A 2022 study produced for the BCA by Florida Institute of Technology economics professor Michael Slotkin estimated that Space Coast arts and cultural organizations were responsible for $122.74 million in annual sales, 1,541 direct and spinoff jobs, and $40.98 million in annual payroll. The study estimated that 19.3% of the 1.71 million arts and cultural attendees at Brevard venues that year were from outside Brevard.

That is a big goal of the cultural grant program, under guidelines previously approved by the County Commission. The county wants what the tourism industry refers to as "putting heads in beds" of Space Coast hotels and vacation rentals, thereby generating more tourist tax revenue.

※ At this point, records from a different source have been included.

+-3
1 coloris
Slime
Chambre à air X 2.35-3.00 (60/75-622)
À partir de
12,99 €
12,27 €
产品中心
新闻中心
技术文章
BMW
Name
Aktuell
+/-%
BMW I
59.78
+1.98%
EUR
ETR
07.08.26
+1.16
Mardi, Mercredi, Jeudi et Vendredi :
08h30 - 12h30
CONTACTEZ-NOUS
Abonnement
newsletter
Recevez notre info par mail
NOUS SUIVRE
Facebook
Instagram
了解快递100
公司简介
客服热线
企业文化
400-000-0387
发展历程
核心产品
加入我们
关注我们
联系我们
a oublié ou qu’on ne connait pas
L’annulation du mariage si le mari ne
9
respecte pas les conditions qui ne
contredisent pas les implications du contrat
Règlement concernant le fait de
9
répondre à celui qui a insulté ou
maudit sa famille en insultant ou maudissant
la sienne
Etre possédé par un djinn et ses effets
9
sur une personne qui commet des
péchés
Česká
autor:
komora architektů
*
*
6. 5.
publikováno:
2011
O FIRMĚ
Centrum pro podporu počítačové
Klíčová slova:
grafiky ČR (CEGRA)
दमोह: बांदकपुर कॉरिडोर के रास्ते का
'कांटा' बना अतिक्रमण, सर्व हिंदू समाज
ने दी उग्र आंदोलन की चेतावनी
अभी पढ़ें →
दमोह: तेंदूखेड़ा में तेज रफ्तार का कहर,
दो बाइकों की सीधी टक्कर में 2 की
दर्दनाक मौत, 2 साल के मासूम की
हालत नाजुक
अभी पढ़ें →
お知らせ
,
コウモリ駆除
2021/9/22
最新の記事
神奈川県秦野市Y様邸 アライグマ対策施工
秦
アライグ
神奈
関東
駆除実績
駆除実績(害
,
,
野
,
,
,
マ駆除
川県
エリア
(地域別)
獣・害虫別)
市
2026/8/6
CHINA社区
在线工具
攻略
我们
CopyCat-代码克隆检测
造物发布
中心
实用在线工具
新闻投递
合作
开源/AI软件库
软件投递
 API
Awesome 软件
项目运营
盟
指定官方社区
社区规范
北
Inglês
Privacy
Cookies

Under the guidelines, applicants for these grants must draw at least 1,000 out-of-county visitors for their event or season to be eligible for a cultural support grant. Applicants drawing 1,000 to 2,500 out-of-county visitors are eligible for $15,000 grants; those drawing 2,501 to 5,000 out-of-county visitors are eligible for $20,000 grants; and those drawing 5,001 or more out-of-county visitors are eligible for $25,000 grants. At least half of the grant must be used for out-of-county marketing to attract tourists to the area.

Among other groups losing out on grant money were the Cape Canaveral Lighthouse Foundation, the Space Coast Art Festival and the Titusville Playhouse.

Among the nine members of the Museums of Brevard coalition that qualified for, but will not get, cultural grants is the Florida Surf Museum and its popular Surfing Santas event, which draws thousands of spectators to Cocoa Beach every Dec. 24. The Florida Surf Museum was in line for a $20,000 cultural grant.

Mitch Varnes, who will be the event director of Surfing Santas this year, worries about what may happen to other county grant programs funded by the tourist tax, including a sports grant program. Varnes typically gets four such sports grants a year for events he runs ― a marathon, a half-marathon, a triathlon and the multisports Beach 'N Boards Fest in Cocoa Beach, all of which attract out-of-county visitors to the Space Coast.

During a TDC Cultural Committee meeting two days after the County Commission vote, Office of Tourism Executive Director Peter Cranis told committee members that neither his office nor the TDC advisory boards could do anything at this point to bring the cultural grant proposal to the commission for reconsideration. That request could be made only by a commissioner.

And Cranis said there was no decision about whether there would be a county-funded cultural grant program in the future.

That wasn't what committee members such as Bonnie King wanted to hear.

"It's just so sad to see that these groups that offer so much to our community, and give residents something to do on the weekends, that we just take that away," King said.